Amigos do Fingidor

quinta-feira, 27 de janeiro de 2011

Caridade cristã

João Bosco Botelho



O conjunto político que amparou os primeiros hospitais como instituições assistenciais consolidou as bases nas decisões elaboradas no Concílio de Trento no século XVI. Entre as mais importantes estava a unção dos enfermos como sacramento e a participação dos homens e das mulheres na graça santificante. Graças a esse Concílio, a autorização eclesiástica foi formalizada para que todos exercitassem a caridade, garantindo o acesso ao Reino de Deus aos seus praticantes. Os povos cristãos encontraram na abertura conciliar a argumentação para justificar uma postura de amparo aos enfermos e necessitados.

As organizações de solidariedade mútua, irmandades e confrarias se multiplicaram em centenas na Europa. Todas procuravam cumprir recomendações conciliares na ajuda caritativa dos desgraçados e amparo aos doentes.

Na assistência aos doentes, existiam duas opções: atender os doentes individualmente ou agrupá-los em lugares determinados, que ficaram conhecidos como “Xenodochium pauperum, debilium et infirmorum” (Hospital dos pobres, dos fracos e dos enfermos). A alternativa hospitalar para expressar a caridade acabou prevalecendo e várias irmandades foram organizadas para administrá-los. As ordens dos Hospitalários de São João, dos Antoninos e do Espírito Santo foram as que mais se destacaram.

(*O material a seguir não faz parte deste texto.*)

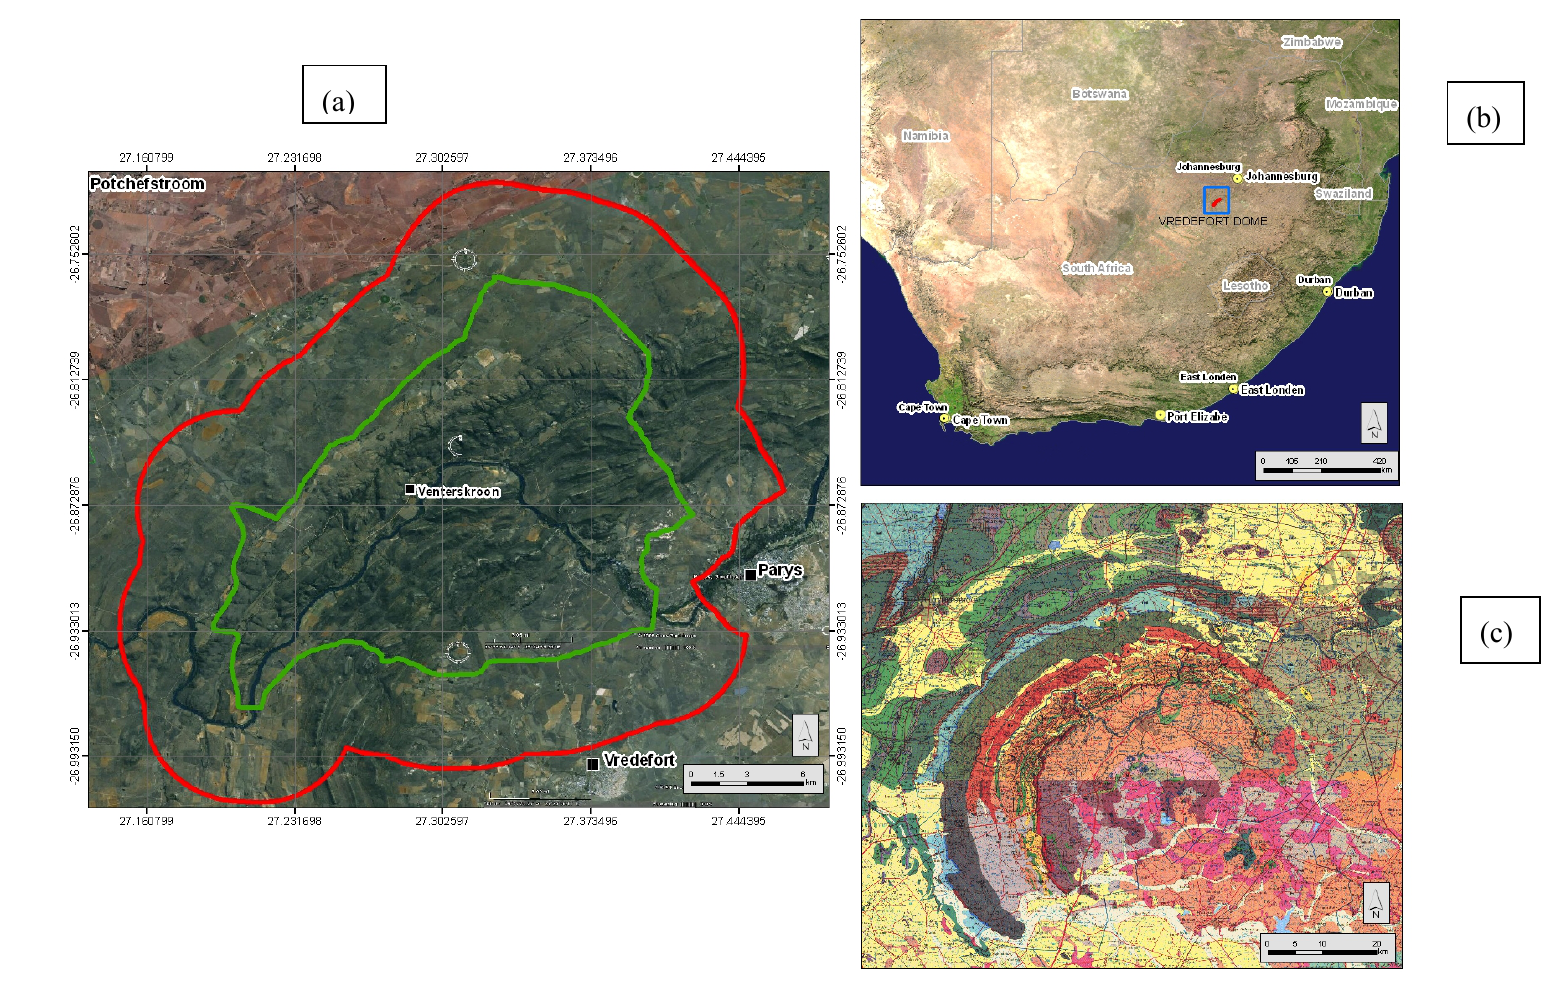
Figure 1. The Vredefort Dome World Heritage Site: Local setting (a), its locality within South Africa (b) and the impacted geology (c) (Note—the three images in Figure 1 are for orientation purposes only. For a detailed geological map, refer to Figure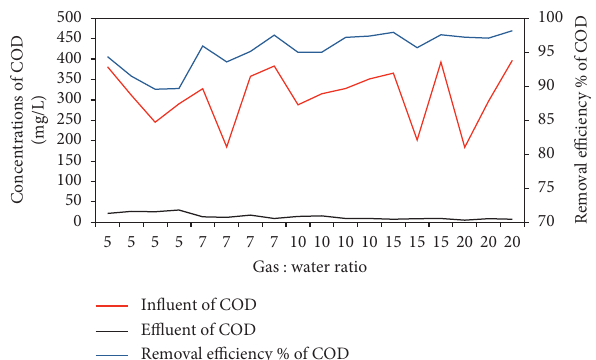
Figure 3: Performance of A/O MBBRs system for COD removal under different gas: water ratios.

Não se deve estranhar que o pano de fundo das albergarias-hospitais tenha sido também a obtenção de vantagens pessoais, financeiras e políticas por seus dirigentes. Essa afirmação ganha suporte no fato de que D. Pedro, em 1420, escreveu ao seu irmão D. Duarte, sugerindo a intervenção real na administração das hospedarias, como alternativa para reabilitar a debilitada economia do reino.

A Igreja e o Estado passaram a disputar esse filão inesgotável de recursos que a caridade passou a representar. As ordens religiosas devem ter sido mais ágeis para dirigir o produto monetário da caridade aos cofres eclesiásticos, a ponto de a situação ter ficado insustentável, causando prejuízo à arrecadação do reino. A reação foi imediata. Por ordem de D. Duarte e publicada nas Ordenações Alfonsinas de 1446, foi decretada a interdição real nas albergarias, determinando que todos os legados doados às irmandades deveriam passar pelas cortes civis e não mais pelos tribunais religiosos.

Em 1479, por meio da Bula de Xisto IV (1471 - 1484), o rei foi autorizado a organizar hospital único nas principais cidades, unindo a administração real às ordens religiosas hospitalares. Esse conjunto administrativo formou os alicerces das futuras Santas Casas, geridas no reino português, da Ásia às Américas.